Sunday, February 19, 2012

Giving the Amateur Sleuth a Believable Toolkit

In writing promotional material for When the Carny Comes to Town, I looked ahead to whatever the fourth book in the Jolie Gentil mystery series will be.  It's relatively easy to think of ways to get my real estate appraiser and her friends into trouble.  She lives in a beach town in Jersey, for heaven's sakes.  You can live there all your life without getting into or causing trouble. But if you are looking for any, it might be easier to find than in a town of 500 in Iowa.  (Probably)

The challenge is coming up with ways to get an amateur sleuth out of trouble that don't include the kinds of tools that law enforcement, private detectives, or bad guys use.  (Guy being a gender-neutral term, of course.)  Jolie does not have the boxing skills of PI Spenser in Boston or the access to information in government databases that Jessica Fletcher can sometimes wheedle out of the sheriff in Cabot Cove.  She's far from wealthy, so she can't hire someone who has the skills or access she sometimes wants.

What to do? 

1)  Give your amateur sleuth not just a reason to be curious about the wrong-doing of the moment but some general skills that help her ferret out information.  Jolie used to be a real estate agent always on the lookout for deals.  She was good at math in high school (or better than some of her friends, anyway) so there is a sense that she knows how to solve at least theoretical problems.

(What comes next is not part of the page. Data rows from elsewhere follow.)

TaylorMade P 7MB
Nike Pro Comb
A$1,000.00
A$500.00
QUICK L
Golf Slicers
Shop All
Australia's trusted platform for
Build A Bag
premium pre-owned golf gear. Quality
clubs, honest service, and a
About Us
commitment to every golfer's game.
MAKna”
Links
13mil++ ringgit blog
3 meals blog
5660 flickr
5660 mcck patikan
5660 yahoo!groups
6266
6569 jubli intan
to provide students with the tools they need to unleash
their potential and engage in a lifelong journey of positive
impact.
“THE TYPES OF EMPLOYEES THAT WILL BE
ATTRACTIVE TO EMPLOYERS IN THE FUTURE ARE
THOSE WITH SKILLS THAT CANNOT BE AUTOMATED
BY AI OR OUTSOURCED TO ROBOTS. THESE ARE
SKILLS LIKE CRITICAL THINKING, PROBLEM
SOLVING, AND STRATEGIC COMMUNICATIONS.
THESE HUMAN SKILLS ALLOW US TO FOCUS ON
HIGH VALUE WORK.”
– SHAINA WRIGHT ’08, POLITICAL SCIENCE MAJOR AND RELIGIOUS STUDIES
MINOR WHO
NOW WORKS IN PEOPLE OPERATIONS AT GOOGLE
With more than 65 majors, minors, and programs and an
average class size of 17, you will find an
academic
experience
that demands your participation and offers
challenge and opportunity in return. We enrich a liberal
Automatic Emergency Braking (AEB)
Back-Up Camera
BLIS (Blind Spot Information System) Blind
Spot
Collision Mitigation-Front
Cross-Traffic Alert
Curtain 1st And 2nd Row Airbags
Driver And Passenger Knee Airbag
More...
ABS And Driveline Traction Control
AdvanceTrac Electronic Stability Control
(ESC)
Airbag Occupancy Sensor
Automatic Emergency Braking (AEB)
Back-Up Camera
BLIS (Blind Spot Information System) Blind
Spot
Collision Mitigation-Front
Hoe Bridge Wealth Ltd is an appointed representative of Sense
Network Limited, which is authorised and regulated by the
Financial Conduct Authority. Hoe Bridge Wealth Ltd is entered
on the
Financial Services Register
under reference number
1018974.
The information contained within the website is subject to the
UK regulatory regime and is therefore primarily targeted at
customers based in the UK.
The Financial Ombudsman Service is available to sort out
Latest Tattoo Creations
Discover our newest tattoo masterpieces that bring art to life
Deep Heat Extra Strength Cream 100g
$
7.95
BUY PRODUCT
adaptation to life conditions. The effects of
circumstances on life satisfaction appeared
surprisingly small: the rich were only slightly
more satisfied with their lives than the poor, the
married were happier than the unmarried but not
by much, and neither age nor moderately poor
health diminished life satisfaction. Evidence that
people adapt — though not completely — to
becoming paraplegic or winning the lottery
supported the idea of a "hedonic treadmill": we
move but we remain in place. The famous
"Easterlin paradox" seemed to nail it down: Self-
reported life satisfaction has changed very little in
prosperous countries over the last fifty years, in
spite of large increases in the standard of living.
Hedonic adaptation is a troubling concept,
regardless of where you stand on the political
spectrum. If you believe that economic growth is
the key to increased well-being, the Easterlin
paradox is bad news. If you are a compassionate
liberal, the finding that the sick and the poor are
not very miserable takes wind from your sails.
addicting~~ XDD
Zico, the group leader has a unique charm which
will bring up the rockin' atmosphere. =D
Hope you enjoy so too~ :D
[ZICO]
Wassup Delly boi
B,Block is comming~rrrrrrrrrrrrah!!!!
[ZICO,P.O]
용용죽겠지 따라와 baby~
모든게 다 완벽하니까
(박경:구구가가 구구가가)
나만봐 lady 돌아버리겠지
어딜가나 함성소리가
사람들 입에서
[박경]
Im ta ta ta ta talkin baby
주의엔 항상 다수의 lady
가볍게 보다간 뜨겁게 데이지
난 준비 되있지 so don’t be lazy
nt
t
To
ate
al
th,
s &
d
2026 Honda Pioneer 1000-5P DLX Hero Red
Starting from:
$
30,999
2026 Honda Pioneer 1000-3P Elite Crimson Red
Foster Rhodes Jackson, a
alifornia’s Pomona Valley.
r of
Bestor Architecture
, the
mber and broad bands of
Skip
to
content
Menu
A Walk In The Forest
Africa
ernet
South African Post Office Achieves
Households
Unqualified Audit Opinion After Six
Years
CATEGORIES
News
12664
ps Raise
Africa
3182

2) Create an environment in which your sleuth has resources.  Jolie is not MacGyver, she does not know how to rig explosives from matchsticks.  She does have a lot of friends, access to the Internet, and a fairly small town in which to operate.  That works for her.  If she were in Washington, DC, the traffic alone would mean it would take ridiculously long to follow up a hunch -- at least one that entails driving a car.  

3) Watch out for time-worn tools.  Coincidence cannot be a regular item in the amateur sleuth's kit.  If you have your sleuth run into the town gossip every time she needs information, that wears thin pretty fast. Jolie's friend Ramona works in the office supply store and talks to a lot of people.  I figure that might be good for one newsy tidbit per book (maybe), but more would be a stretch.

4) Maintain enough characters that there are regular sources of information or access to skills the sleuth does not have.  Having a chemist move in next door just for the book in which the sleuth needs to know more about poisons is too big a coincidence.  Being friendly with the local pharmacist (even getting prescriptions filled) in a couple books means that (in a future book) the amateur detective can have access to someone who might be able to answer a question about a drug or poison's properties.

5)  Watch out for the "sleuth as pest to the police" routine.  I do a bit of that myself, and am looking for ways to move away from it.  There generally has to be interaction with local police -- if there was no crime what's a sleuth to do?  Unless it's inherent to the plot, take care that the local gens d'armes don't become almost another bad guy.


Those are a few of my thoughts.  I would love to hear some of yours.

1 comment:

  1. Hello -- Elaine is placing someone else's comment. I had some settings that did not let people comment easily (now fixed) yesterday, so here is the very thoughtful comments my friend Leigh Michaels sent via email.
    "Great points about writing an amateur sleuth.

    "A shortcoming I [Leigh] see in a lot of cozy mysteries is that there's really no reason for the amateur sleuth to be involved in the case at all, or even particularly interested.

    Many an author gets through the first cozy -- where the sleuth starts investigating because he/she IS the suspect -- just fine. But in subsequent books, there isn't really a reason why the sleuth is so deeply invested in finding out who did it -- and then the sleuth just looks like a busybody who's got nothing better to do!"